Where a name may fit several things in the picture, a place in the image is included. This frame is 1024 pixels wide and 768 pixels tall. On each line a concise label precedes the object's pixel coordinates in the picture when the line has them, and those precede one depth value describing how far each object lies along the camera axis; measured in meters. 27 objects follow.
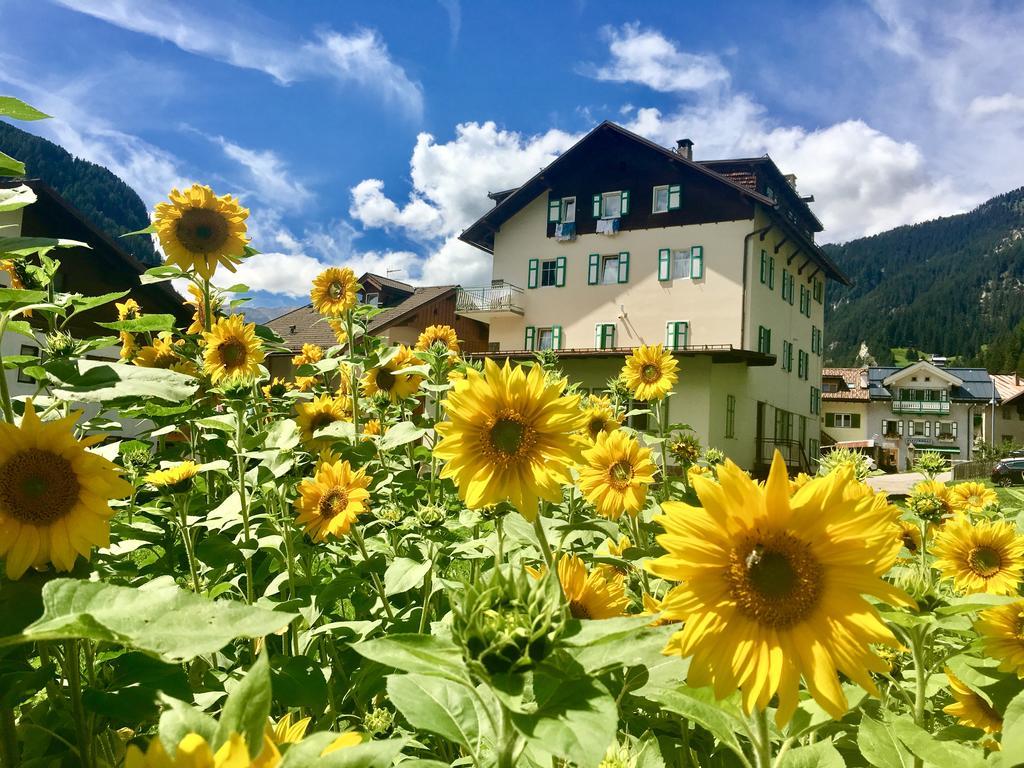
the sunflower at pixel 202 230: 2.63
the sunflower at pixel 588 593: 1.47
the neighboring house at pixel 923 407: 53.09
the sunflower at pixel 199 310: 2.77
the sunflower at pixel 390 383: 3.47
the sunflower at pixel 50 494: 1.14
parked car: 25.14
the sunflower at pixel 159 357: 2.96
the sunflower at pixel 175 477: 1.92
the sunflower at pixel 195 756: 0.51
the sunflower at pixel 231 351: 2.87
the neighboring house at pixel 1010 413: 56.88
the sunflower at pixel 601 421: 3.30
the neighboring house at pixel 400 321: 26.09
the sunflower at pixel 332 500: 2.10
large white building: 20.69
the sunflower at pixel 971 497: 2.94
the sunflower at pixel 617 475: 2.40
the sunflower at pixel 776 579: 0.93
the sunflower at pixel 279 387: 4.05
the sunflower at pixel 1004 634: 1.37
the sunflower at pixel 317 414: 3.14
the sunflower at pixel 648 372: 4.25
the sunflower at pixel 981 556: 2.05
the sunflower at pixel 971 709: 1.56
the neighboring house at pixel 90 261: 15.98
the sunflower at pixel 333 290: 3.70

......

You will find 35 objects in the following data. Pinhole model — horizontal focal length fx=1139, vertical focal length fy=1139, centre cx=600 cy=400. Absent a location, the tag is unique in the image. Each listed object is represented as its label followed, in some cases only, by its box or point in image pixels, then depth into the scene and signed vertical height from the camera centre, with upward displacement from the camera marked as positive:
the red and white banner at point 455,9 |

......

[Task requirements]:
From the listing above, collect every line that mentions the word "object".

[Result]:
Where a name may fit several things in the picture, a place in the image is included. This frame is 1024 pixels wide and 768 pixels tall. On each line a concise label precedes the object's pixel coordinates in the picture when the line has them, and those precede one depth value describing how far each object lies along the camera axis; measured in meters. 27 objects follow.
You will find 35 objects in the following data. Pinhole model — horizontal focal length fx=1139, vertical focal length fy=1139, centre cx=600 cy=400. Absent a location, the tag is unique in the image. Each listed object is represented as its label followed, in some cases only, by its box or point in image pixels, then depth into the scene and signed vertical height from the camera centre, with upward displacement from the camera marked as positive:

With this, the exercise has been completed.